Data protection specialists report that an unidentified threat actor is auctioning off a database with records of more than 90 million Brazilian citizens on dark web forums. The bidder states that each registration is unique and 100% real, making it possible to make a detailed profile of some of the people affected for malicious purposes.
It is possible to participate in this auction
through various clandestine web markets that can only be accessed by being
invited by one of the current members or by paying a fee.
The specialized platform BleepingComputer
had access to some of the posts on one of these clandestine forums, where it
was proven firsthand that the database being auctioned by the criminal(s) has
16 GB of information and is on SQL format. The initial offer is $15,000 and
each new offer must increase at least a thousand dollars, data protection
experts report.
The seller (self-named X4Crow) specifies that
the records are organized by province and include personal details such as:
- Full names
- Birth dates
- Taxpayer identification keys (known in Brazil as Cadastro de Pessoas Físicaos), among other details
After obtaining a small sample of the database
and comparing it to the Brazilian Federal Revenue website, BleepingComputer
determined that the information actually belongs to Brazilian citizens.

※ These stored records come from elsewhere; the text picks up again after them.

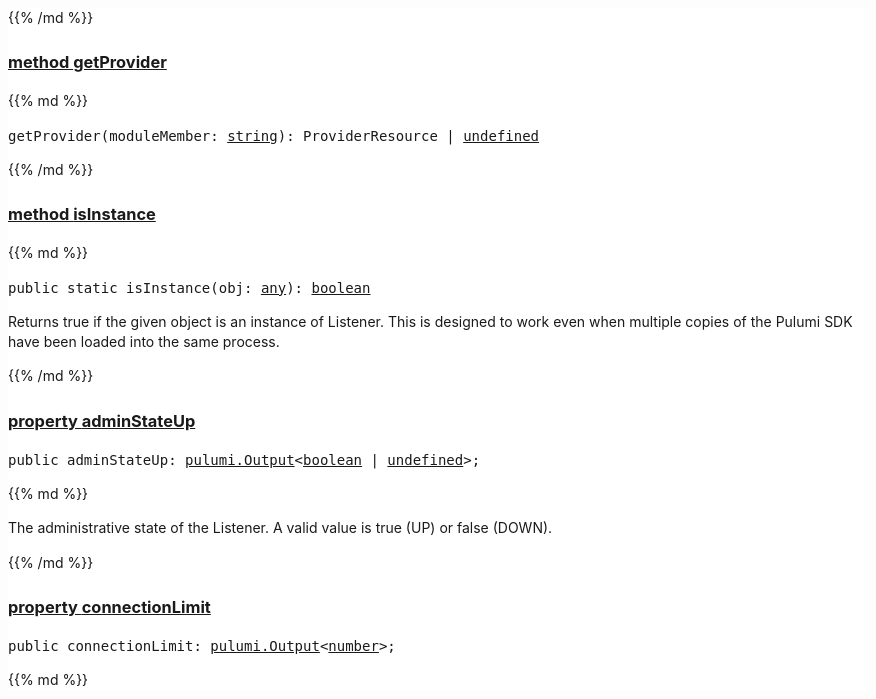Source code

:{{% /md %}}
</div>
<h3 class="pdoc-member-header" id="Listener-getProvider">
<a class="pdoc-child-name" href="https://github.com/pulumi/pulumi-openstack/blob/38023d6e1b07ee8bbcac374aaf29cf768edcff51/sdk/nodejs/node_modules/@pulumi/pulumi/resource.d.ts#L19">method <b>getProvider</b></a>
</h3>
<div class="pdoc-member-contents">
{{% md %}}

<pre class="highlight"><span class='kd'></span>getProvider(moduleMember: <span class='kd'><a href='https://developer.mozilla.org/en-US/docs/Web/JavaScript/Reference/Global_Objects/String'>string</a></span>): ProviderResource | <span class='kd'><a href='https://developer.mozilla.org/en-US/docs/Web/JavaScript/Reference/Global_Objects/undefined'>undefined</a></span></pre>

{{% /md %}}
</div>
<h3 class="pdoc-member-header" id="Listener-isInstance">
<a class="pdoc-child-name" href="https://github.com/pulumi/pulumi-openstack/blob/38023d6e1b07ee8bbcac374aaf29cf768edcff51/sdk/nodejs/loadbalancer/listener.ts#L45">method <b>isInstance</b></a>
</h3>
<div class="pdoc-member-contents">
{{% md %}}

<pre class="highlight"><span class='kd'>public static </span>isInstance(obj: <span class='kd'><a href='https://www.typescriptlang.org/docs/handbook/basic-types.html#any'>any</a></span>): <span class='kd'><a href='https://developer.mozilla.org/en-US/docs/Web/JavaScript/Reference/Global_Objects/Boolean'>boolean</a></span></pre>


Returns true if the given object is an instance of Listener.  This is designed to work even
when multiple copies of the Pulumi SDK have been loaded into the same process.

{{% /md %}}
</div>
<h3 class="pdoc-member-header" id="Listener-adminStateUp">
<a class="pdoc-child-name" href="https://github.com/pulumi/pulumi-openstack/blob/38023d6e1b07ee8bbcac374aaf29cf768edcff51/sdk/nodejs/loadbalancer/listener.ts#L56">property <b>adminStateUp</b></a>
</h3>
<div class="pdoc-member-contents">
<pre class="highlight"><span class='kd'>public </span>adminStateUp: <a href='/docs/reference/pkg/nodejs/pulumi/pulumi/#Output'>pulumi.Output</a>&lt;<span class='kd'><a href='https://developer.mozilla.org/en-US/docs/Web/JavaScript/Reference/Global_Objects/Boolean'>boolean</a></span> | <span class='kd'><a href='https://developer.mozilla.org/en-US/docs/Web/JavaScript/Reference/Global_Objects/undefined'>undefined</a></span>&gt;;</pre>
{{% md %}}

The administrative state of the Listener.
A valid value is true (UP) or false (DOWN).

{{% /md %}}
</div>
<h3 class="pdoc-member-header" id="Listener-connectionLimit">
<a class="pdoc-child-name" href="https://github.com/pulumi/pulumi-openstack/blob/38023d6e1b07ee8bbcac374aaf29cf768edcff51/sdk/nodejs/loadbalancer/listener.ts#L61">property <b>connectionLimit</b></a>
</h3>
<div class="pdoc-member-contents">
<pre class="highlight"><span class='kd'>public </span>connectionLimit: <a href='/docs/reference/pkg/nodejs/pulumi/pulumi/#Output'>pulumi.Output</a>&lt;<span class='kd'><a href='https://developer.mozilla.org/en-US/docs/Web/JavaScript/Reference/Global_Objects/Number'>number</a></span>&gt;;</pre>
{{% md %}}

The seller of this information has not
disclosed its source, although according to the data protection experts, the
details included in each record suggest that it is a database of the Brazilian
government. Although the seller claims that the database includes more than 93
million unique records, experts consider this to be almost impossible, as these
records must belong to the economically active population in Brazil, which
according to the government today around 90 million, so it is highly likely
that the database does include duplicate records.
X4Crow’s offering also includes a search
service focused on the population of Brazil; on the auction site, the threat
actor mentions that, by entering a small piece of data (such as full name,
taxpayer identification key, etc.), it is possible to obtain relevant
information about the inhabitants of Brazil.
So far it is unknown how this user gained access to this database or if
they have already received any offers.
Data protection experts from the International Institute of Cyber Security (IICS) mention that although there are no known records of previous activity linked to X4Crow, it is likely that whoever is behind this alias is not new to the business.” This hacker or hacker group has demonstrated ability to carry out various tactics typical of such incidents, such as presence in different dark web forums. In another of these forums, X4Crow also claims to have capabilities to offer other kinds of services, such as penetration testing, programming, and advice on malware-related topics.